Dynamic VRAM in ComfyUI: Saving Local Models from RAMmageddon

CN
2026-03-26 02:10:25

The ongoing surge in RAM hardware costs has proven challenging for all users. To counter this, ComfyUI now features Dynamic VRAM—our adaptive memory enhancement framework.

This platform has consistently delivered the most streamlined approach for running diffusion models, now substantially upgraded. Our objective remains expanding accessibility to the most extensive open-source models.

Now available for Nvidia systems on Windows and Linux (excluding WSL) through ComfyUI's stable version, this optimization significantly reduces system RAM consumption while accelerating workflow processing. Dynamic VRAM transforms model weight management, ensuring seamless operation on memory-limited devices. Key enhancements include:

  • Reduced System RAM Demand: Noticeably cuts conventional RAM requirements for complex tasks.

  • OOM Error Elimination: Fully resolves crashes from inadequate weight offloading.

  • Accelerated Initialization: Model and LoRA loading times notably faster in specific scenarios.

  • No Paging Dependency: Operate models beyond physical RAM without slow system page files.

  • Enhanced VRAM Usage: Higher GPU memory utilization signals optimized performance (expected behavior).

  • Streamlined Development: Predictions for freeing memory pre-inference are now unnecessary.

Windows Task Manager Insight: RAM usage may not immediately drop if ample memory exists; ComfyUI caches weights for speed without page file reliance. Memory instantly releases upon demand from other applications.

Performance Metrics

ComfyUI maintains industry-leading efficiency for consumer hardware but now achieves measurable speed gains:

Video Analysis (WAN2.2 dual 14B fp16/fp8 models, 320x320x81f)
Windows, RTX 5060, 32GB/64GB RAM

Subgraph Parameter Panel

Total diffusion model size: 56GB (2×28GB fp16 weights).

Flux 2 Dev Default Workflow (bf16 text/diffusion)
Linux, Blackwell 6000 Pro

Subgraph Parameter Panel

Inner Workings: AI Model Dynamic Offloader (aimdo)

Dynamic VRAM operates through a custom PyTorch allocator handling model weights when system pressure occurs:

  1. VBAR Creation: Models establish Virtual Base Address Register regions—consuming zero physical VRAM, only GPU virtual space. Unallocated tensors trigger faults if prematurely accessed.

  2. fault() API: Tensors allocate physical VRAM at millisecond-precise computation demands.

  3. Memory Responses

  • Available VRAM: Weights load permanently until system pressure requires release.

  • Insufficient VRAM: Temporary GPU tensors execute operations without crashes.

  1. Priority Watermarks: Newer VBARs hold top priority.
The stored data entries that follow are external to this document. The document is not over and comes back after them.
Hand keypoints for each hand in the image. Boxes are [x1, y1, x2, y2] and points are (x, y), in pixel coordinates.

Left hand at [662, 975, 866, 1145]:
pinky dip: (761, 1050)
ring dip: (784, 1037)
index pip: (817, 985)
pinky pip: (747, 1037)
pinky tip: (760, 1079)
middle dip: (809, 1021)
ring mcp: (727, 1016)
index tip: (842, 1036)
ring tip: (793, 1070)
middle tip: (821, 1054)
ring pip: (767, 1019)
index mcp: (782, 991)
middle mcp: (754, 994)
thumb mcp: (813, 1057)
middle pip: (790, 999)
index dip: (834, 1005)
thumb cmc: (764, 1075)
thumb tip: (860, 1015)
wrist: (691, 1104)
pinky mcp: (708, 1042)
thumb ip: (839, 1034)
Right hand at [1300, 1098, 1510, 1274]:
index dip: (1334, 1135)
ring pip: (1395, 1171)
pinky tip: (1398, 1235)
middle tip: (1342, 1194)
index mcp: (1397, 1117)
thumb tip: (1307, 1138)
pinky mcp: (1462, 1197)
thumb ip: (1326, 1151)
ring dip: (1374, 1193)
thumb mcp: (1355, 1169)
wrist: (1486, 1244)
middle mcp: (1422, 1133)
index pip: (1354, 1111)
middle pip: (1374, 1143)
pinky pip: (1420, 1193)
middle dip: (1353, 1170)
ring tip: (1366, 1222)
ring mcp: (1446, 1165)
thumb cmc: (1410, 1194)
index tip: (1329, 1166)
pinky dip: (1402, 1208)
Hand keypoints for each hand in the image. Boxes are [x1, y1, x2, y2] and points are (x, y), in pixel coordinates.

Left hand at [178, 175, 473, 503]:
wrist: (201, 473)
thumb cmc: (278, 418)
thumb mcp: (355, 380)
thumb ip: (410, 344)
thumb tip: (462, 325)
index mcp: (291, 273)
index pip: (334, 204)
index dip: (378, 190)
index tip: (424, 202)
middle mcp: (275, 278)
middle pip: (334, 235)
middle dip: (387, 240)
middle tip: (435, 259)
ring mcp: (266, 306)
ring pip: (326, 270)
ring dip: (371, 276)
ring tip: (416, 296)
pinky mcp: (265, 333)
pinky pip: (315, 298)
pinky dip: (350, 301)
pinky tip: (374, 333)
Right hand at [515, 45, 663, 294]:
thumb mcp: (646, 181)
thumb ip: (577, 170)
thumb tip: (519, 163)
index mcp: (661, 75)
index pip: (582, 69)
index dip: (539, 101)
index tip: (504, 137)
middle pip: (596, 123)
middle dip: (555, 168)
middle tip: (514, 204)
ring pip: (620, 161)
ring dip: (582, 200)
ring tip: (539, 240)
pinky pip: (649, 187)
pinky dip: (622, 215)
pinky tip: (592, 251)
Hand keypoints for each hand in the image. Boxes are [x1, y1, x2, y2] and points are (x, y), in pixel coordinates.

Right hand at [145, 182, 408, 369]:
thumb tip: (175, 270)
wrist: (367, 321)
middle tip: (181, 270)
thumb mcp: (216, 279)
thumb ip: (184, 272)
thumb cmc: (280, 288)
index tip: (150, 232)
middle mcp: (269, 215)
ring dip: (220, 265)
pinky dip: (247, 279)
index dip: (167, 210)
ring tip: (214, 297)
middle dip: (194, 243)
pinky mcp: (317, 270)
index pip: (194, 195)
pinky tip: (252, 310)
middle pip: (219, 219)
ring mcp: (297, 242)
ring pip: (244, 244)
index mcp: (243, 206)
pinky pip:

Forced evictions of low-priority weights set watermarks to skip redundant allocation attempts.

Updated Memory Strategy

ComfyUI bypasses weight unloading to RAM. Instead:

  • safetensors loader maps files to uncommitted memory via pointers (disabling deep copies).

  • Windows may report high RAM usage; weights release instantly when required.

  • Linux categorizes this as disk cache due to non-committal allocations.

Development Roadmap

Current efforts focus on:

  • Addressing performance regressions.

  • Adding AMD hardware compatibility.

  • Cutting RAM footprint (experimental --fp16-intermediates optimization).

  • Accelerating disk loading for NVMe configurations.
    Report issues via GitHub with full logs, workflows, and hardware specs. Prioritize total workflow execution time over iterations/second for benchmarks.